Commuters add an extra 800 calories to their diets every week as a result of their journey to and from work, a new report has found.
Research from the Royal Society for Public Health (RSPH) suggests that people who commute for long periods of time are potentially “shortening their lives”.
Long commutes have been linked with increased stress, higher blood pressure and BMI, and reduced time available for health-promoting activities such as cooking, exercising and sleeping.
The average time spent commuting the the UK has increased in recent years to almost an hour a day.
According to the report, that polled 1,500 commuters, people who commute in London have an average journey of 79 minutes compared to just under 45 minutes for people living in Wales.
More than half of those surveyed (55%) reported increased stress levels, while more than two in five (41%) said they didn’t exercise as much as they used to. Meanwhile more than a third said they slept less.
Two in five (38%) said they spent less time preparing healthy meals and a third reported increased snacking (33%) or fast food consumption (29%).
Almost half (44%) said their commute meant they spent less time with family and friends.

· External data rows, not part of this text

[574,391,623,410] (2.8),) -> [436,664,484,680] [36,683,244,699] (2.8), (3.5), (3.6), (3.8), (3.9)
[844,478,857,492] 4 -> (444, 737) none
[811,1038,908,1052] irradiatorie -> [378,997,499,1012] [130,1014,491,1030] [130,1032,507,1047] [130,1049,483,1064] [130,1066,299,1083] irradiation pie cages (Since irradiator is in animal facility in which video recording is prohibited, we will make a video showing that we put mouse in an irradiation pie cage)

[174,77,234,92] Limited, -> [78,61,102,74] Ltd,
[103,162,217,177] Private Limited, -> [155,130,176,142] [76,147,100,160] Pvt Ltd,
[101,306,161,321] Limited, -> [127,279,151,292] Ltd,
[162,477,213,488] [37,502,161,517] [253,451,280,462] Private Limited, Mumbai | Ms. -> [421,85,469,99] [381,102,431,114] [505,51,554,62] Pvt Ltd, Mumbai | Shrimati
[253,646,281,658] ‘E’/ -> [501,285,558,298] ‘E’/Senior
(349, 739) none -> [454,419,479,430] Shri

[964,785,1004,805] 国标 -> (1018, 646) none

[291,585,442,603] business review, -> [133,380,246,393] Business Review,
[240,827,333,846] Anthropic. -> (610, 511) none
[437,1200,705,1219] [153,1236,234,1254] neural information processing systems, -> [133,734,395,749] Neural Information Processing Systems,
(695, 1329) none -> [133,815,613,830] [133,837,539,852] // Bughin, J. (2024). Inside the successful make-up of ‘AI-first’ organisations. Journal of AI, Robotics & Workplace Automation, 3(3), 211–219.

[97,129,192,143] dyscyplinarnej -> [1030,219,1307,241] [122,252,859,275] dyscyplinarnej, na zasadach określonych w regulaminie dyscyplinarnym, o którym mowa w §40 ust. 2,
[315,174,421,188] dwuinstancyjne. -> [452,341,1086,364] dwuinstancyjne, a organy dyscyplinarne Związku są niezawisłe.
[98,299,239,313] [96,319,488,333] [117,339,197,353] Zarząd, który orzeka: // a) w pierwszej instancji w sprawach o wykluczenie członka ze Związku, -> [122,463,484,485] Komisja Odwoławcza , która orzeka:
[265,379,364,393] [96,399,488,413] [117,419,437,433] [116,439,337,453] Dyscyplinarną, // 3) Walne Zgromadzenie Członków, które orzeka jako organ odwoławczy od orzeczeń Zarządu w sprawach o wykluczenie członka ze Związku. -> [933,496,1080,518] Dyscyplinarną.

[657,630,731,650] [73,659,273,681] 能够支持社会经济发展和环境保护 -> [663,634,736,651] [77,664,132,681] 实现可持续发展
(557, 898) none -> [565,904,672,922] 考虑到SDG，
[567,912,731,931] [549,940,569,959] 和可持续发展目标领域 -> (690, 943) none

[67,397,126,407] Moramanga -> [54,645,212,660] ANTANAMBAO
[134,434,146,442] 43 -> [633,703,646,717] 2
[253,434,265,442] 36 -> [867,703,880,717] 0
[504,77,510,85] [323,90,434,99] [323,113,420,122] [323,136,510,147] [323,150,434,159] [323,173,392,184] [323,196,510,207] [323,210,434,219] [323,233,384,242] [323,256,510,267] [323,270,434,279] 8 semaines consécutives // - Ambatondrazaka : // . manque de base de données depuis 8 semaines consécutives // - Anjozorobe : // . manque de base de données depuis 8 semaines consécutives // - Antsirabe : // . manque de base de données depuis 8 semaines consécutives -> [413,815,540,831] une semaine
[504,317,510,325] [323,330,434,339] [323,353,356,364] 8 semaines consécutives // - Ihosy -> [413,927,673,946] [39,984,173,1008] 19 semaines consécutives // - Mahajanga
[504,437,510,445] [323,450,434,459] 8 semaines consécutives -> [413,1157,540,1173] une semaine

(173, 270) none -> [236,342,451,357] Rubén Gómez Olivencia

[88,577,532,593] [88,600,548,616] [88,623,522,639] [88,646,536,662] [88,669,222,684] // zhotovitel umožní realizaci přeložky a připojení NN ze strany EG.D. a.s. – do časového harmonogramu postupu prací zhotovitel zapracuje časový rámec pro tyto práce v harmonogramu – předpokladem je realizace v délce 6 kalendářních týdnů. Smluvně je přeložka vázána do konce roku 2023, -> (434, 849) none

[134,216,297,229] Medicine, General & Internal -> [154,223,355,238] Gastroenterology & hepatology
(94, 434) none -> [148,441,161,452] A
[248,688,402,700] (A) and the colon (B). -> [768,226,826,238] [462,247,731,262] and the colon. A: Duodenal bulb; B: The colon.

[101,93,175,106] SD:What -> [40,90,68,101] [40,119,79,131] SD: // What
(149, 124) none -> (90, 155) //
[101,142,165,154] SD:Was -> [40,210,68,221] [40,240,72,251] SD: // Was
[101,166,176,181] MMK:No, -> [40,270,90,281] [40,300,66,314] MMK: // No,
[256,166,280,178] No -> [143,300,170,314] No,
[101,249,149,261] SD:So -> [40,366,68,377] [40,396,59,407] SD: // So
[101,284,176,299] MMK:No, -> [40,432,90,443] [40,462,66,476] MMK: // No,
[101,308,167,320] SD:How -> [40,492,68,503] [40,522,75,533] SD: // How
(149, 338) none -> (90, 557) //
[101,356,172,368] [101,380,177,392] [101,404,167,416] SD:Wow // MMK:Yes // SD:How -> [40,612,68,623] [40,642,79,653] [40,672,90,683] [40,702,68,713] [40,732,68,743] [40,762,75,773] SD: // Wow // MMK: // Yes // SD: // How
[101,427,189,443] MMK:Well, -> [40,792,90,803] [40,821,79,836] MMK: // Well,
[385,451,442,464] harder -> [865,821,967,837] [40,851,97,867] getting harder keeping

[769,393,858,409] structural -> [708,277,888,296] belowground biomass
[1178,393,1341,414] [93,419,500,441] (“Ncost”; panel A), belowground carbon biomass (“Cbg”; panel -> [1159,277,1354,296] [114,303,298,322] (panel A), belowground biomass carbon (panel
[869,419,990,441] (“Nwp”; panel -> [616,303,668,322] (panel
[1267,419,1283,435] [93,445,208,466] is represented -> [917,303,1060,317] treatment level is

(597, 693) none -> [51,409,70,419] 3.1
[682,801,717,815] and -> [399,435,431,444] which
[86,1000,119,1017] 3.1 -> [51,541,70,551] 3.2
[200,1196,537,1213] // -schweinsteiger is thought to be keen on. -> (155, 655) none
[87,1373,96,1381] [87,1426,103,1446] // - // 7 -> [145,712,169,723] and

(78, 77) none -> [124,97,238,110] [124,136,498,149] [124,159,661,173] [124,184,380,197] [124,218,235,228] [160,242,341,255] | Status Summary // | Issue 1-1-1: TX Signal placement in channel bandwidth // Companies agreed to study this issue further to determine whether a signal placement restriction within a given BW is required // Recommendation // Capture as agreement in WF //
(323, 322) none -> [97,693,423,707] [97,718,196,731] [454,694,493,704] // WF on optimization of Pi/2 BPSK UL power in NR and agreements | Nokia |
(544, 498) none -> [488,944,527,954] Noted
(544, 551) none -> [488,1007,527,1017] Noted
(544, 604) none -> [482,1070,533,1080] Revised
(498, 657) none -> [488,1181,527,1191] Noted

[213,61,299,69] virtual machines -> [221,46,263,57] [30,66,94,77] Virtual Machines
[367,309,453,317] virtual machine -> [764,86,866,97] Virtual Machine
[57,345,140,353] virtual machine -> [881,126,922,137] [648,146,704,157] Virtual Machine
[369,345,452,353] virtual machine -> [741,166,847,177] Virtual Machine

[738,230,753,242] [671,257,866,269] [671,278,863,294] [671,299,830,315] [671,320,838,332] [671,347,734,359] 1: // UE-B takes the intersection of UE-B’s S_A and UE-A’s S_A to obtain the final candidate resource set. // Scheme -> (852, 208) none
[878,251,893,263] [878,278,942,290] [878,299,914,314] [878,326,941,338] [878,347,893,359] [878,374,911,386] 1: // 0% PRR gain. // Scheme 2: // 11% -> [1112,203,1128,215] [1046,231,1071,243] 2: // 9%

To combat the health issues associated with long commutes, the RSPH has called for employers to increase flexible and home working. This, they said, will also ease the strain on the roads and rail network during rush hour.
It has also urged Network Rail to restrict the proliferation of junk food outlets in stations.
Nutritionist Charlotte Stirling-Reed said she wasn’t particularly surprised by the report’s findings. “It’s easy to see the obesogenic environment we are faced with on many journeys in and around London,”she told The Huffington Post UK.
“It’s something I’ve been trying to highlight for a while. When you’re stressed, tired or you’ve had a tough day, it’s even more difficult than usual to resist the lure of tasty, quick fix energy.
“Before you know it, that can very easily turn into a habit.”
Here she has suggested some healthy alternatives to junk food snacks while on-the-go:
Shirley Cramer, chief executive of RSPH, said: “For some of us the daily commute can be a pleasurable experience, giving time for reflection or an opportunity to relax; but for an increasing number of us it is having a damaging effect on our health and wellbeing.
“As the length of our commute increases this impact is getting worse, including by contributing to rising levels of stress, adding to our waistlines, or eating into time we could otherwise spend doing activities which enhance our health and wellbeing such as sleep, exercise or time spent with friends or family.
“Taking public transport should be encouraged and made as attractive as possible, so there needs to be greater consideration given to supporting passenger’s health and wellbeing.”
The RSPH is also encouraging commuters to tweet photos and videos of what makes their commutes unhealthy, from 24-26 August, using the hashtag #UnhealthyCommute.